Data extracted from a collection:
>>>

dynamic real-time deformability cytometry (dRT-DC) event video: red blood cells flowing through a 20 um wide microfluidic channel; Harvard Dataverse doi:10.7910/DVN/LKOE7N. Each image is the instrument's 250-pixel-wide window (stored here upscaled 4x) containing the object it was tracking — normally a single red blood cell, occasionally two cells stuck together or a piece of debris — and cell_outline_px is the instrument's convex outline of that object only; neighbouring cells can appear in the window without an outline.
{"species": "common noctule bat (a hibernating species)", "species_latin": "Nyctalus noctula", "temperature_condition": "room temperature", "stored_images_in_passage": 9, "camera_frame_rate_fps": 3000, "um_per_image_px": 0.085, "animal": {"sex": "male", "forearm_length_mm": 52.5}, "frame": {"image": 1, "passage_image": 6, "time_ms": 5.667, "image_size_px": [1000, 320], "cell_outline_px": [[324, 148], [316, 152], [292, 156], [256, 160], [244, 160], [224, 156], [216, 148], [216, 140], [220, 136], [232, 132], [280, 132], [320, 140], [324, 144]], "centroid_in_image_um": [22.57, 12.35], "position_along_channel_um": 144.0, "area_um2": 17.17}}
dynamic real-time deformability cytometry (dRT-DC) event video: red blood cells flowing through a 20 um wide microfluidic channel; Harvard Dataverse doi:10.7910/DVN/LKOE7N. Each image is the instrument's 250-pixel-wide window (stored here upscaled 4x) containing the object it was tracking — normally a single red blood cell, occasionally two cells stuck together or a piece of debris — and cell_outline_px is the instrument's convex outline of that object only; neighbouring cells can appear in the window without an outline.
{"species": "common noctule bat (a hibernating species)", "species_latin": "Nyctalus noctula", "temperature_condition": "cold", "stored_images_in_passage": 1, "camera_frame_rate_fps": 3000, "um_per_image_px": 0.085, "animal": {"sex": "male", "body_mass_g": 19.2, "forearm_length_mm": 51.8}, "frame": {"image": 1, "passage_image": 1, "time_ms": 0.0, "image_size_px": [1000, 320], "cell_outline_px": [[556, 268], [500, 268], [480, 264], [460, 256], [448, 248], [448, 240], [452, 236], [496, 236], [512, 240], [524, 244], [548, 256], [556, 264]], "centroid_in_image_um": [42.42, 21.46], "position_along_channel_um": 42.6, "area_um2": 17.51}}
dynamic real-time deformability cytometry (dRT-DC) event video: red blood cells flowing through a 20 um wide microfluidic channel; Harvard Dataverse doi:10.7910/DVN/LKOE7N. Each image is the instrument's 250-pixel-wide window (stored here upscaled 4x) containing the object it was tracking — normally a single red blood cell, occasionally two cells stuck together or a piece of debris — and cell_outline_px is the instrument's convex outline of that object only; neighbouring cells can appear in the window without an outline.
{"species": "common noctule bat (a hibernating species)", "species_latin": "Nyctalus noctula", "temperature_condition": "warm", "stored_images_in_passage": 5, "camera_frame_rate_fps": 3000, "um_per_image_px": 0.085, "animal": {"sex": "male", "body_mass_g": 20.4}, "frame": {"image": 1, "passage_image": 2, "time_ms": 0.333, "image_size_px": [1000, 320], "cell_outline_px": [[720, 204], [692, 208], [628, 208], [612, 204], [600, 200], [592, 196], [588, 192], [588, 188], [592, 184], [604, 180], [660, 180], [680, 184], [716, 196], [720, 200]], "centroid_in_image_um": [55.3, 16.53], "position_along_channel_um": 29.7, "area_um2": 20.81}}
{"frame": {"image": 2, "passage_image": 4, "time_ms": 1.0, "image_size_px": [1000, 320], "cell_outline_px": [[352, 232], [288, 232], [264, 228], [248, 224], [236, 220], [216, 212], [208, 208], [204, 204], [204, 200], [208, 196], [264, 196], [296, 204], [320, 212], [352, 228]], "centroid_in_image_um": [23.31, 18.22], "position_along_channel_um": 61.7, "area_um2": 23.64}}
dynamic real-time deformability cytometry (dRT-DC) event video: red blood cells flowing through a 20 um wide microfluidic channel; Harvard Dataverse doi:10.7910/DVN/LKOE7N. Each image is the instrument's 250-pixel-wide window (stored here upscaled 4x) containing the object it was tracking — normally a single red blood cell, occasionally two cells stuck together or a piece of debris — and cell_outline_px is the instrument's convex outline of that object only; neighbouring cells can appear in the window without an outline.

<<<

DIRECTIONS: Write out the full set of records exactly as given.

PROBLEM SOLUTION:
dynamic real-time deformability cytometry (dRT-DC) event video: red blood cells flowing through a 20 um wide microfluidic channel; Harvard Dataverse doi:10.7910/DVN/LKOE7N. Each image is the instrument's 250-pixel-wide window (stored here upscaled 4x) containing the object it was tracking — normally a single red blood cell, occasionally two cells stuck together or a piece of debris — and cell_outline_px is the instrument's convex outline of that object only; neighbouring cells can appear in the window without an outline.
{"species": "common noctule bat (a hibernating species)", "species_latin": "Nyctalus noctula", "temperature_condition": "room temperature", "stored_images_in_passage": 9, "camera_frame_rate_fps": 3000, "um_per_image_px": 0.085, "animal": {"sex": "male", "forearm_length_mm": 52.5}, "frame": {"image": 1, "passage_image": 6, "time_ms": 5.667, "image_size_px": [1000, 320], "cell_outline_px": [[324, 148], [316, 152], [292, 156], [256, 160], [244, 160], [224, 156], [216, 148], [216, 140], [220, 136], [232, 132], [280, 132], [320, 140], [324, 144]], "centroid_in_image_um": [22.57, 12.35], "position_along_channel_um": 144.0, "area_um2": 17.17}}
dynamic real-time deformability cytometry (dRT-DC) event video: red blood cells flowing through a 20 um wide microfluidic channel; Harvard Dataverse doi:10.7910/DVN/LKOE7N. Each image is the instrument's 250-pixel-wide window (stored here upscaled 4x) containing the object it was tracking — normally a single red blood cell, occasionally two cells stuck together or a piece of debris — and cell_outline_px is the instrument's convex outline of that object only; neighbouring cells can appear in the window without an outline.
{"species": "common noctule bat (a hibernating species)", "species_latin": "Nyctalus noctula", "temperature_condition": "cold", "stored_images_in_passage": 1, "camera_frame_rate_fps": 3000, "um_per_image_px": 0.085, "animal": {"sex": "male", "body_mass_g": 19.2, "forearm_length_mm": 51.8}, "frame": {"image": 1, "passage_image": 1, "time_ms": 0.0, "image_size_px": [1000, 320], "cell_outline_px": [[556, 268], [500, 268], [480, 264], [460, 256], [448, 248], [448, 240], [452, 236], [496, 236], [512, 240], [524, 244], [548, 256], [556, 264]], "centroid_in_image_um": [42.42, 21.46], "position_along_channel_um": 42.6, "area_um2": 17.51}}
dynamic real-time deformability cytometry (dRT-DC) event video: red blood cells flowing through a 20 um wide microfluidic channel; Harvard Dataverse doi:10.7910/DVN/LKOE7N. Each image is the instrument's 250-pixel-wide window (stored here upscaled 4x) containing the object it was tracking — normally a single red blood cell, occasionally two cells stuck together or a piece of debris — and cell_outline_px is the instrument's convex outline of that object only; neighbouring cells can appear in the window without an outline.
{"species": "common noctule bat (a hibernating species)", "species_latin": "Nyctalus noctula", "temperature_condition": "warm", "stored_images_in_passage": 5, "camera_frame_rate_fps": 3000, "um_per_image_px": 0.085, "animal": {"sex": "male", "body_mass_g": 20.4}, "frame": {"image": 1, "passage_image": 2, "time_ms": 0.333, "image_size_px": [1000, 320], "cell_outline_px": [[720, 204], [692, 208], [628, 208], [612, 204], [600, 200], [592, 196], [588, 192], [588, 188], [592, 184], [604, 180], [660, 180], [680, 184], [716, 196], [720, 200]], "centroid_in_image_um": [55.3, 16.53], "position_along_channel_um": 29.7, "area_um2": 20.81}}
{"frame": {"image": 2, "passage_image": 4, "time_ms": 1.0, "image_size_px": [1000, 320], "cell_outline_px": [[352, 232], [288, 232], [264, 228], [248, 224], [236, 220], [216, 212], [208, 208], [204, 204], [204, 200], [208, 196], [264, 196], [296, 204], [320, 212], [352, 228]], "centroid_in_image_um": [23.31, 18.22], "position_along_channel_um": 61.7, "area_um2": 23.64}}
dynamic real-time deformability cytometry (dRT-DC) event video: red blood cells flowing through a 20 um wide microfluidic channel; Harvard Dataverse doi:10.7910/DVN/LKOE7N. Each image is the instrument's 250-pixel-wide window (stored here upscaled 4x) containing the object it was tracking — normally a single red blood cell, occasionally two cells stuck together or a piece of debris — and cell_outline_px is the instrument's convex outline of that object only; neighbouring cells can appear in the window without an outline.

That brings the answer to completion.